TO-DO ITEM
Retype each line of the listing below word for word, omitting the pictures.

MATERIAL PROVIDED
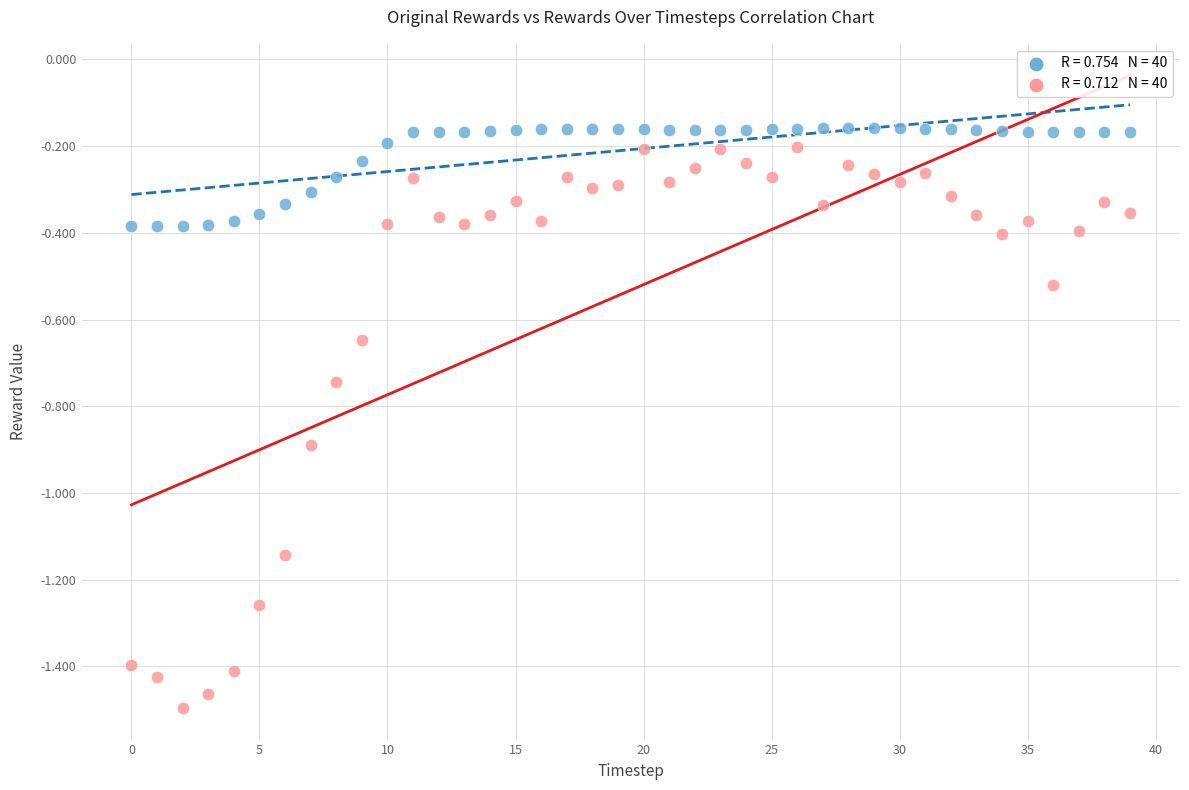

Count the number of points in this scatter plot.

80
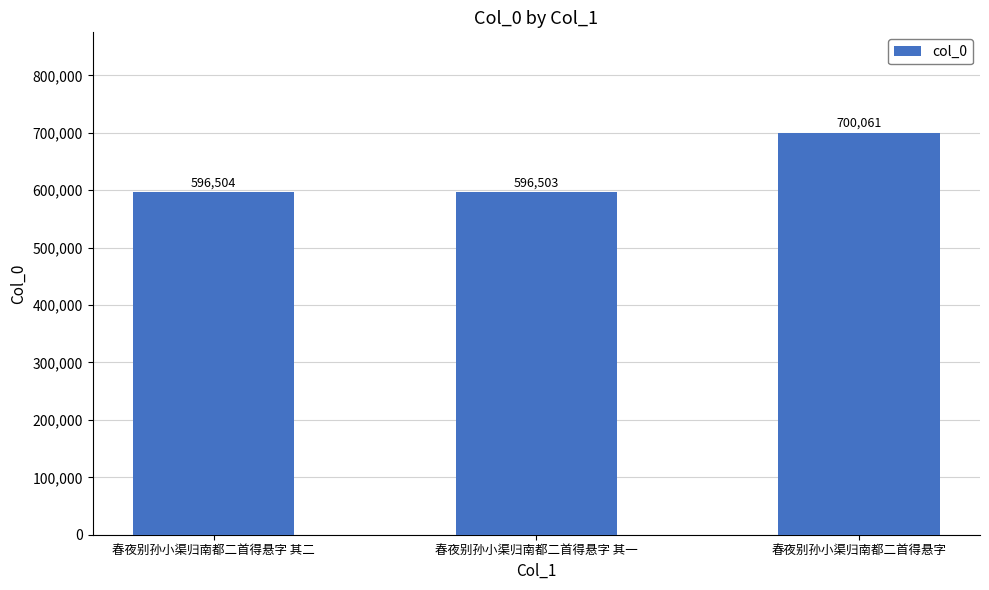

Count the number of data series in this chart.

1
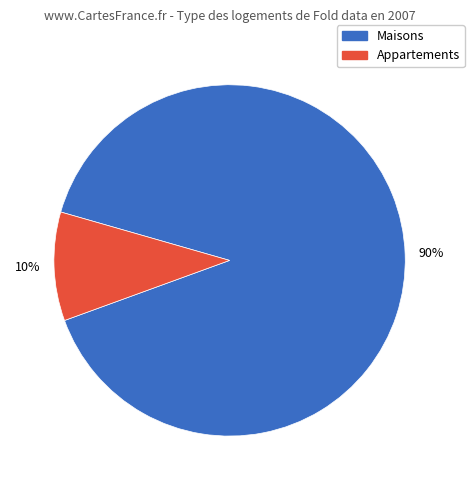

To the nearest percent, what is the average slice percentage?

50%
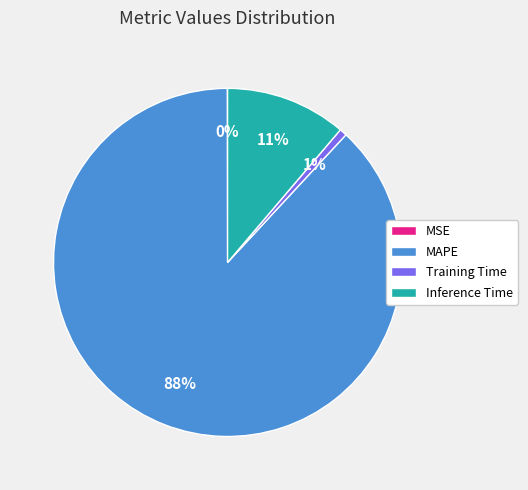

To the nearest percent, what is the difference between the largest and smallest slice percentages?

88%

EXERCISE ANSWER
Count the number of points in this scatter plot.

80

Count the number of data series in this chart.

1

To the nearest percent, what is the average slice percentage?

50%

To the nearest percent, what is the difference between the largest and smallest slice percentages?

88%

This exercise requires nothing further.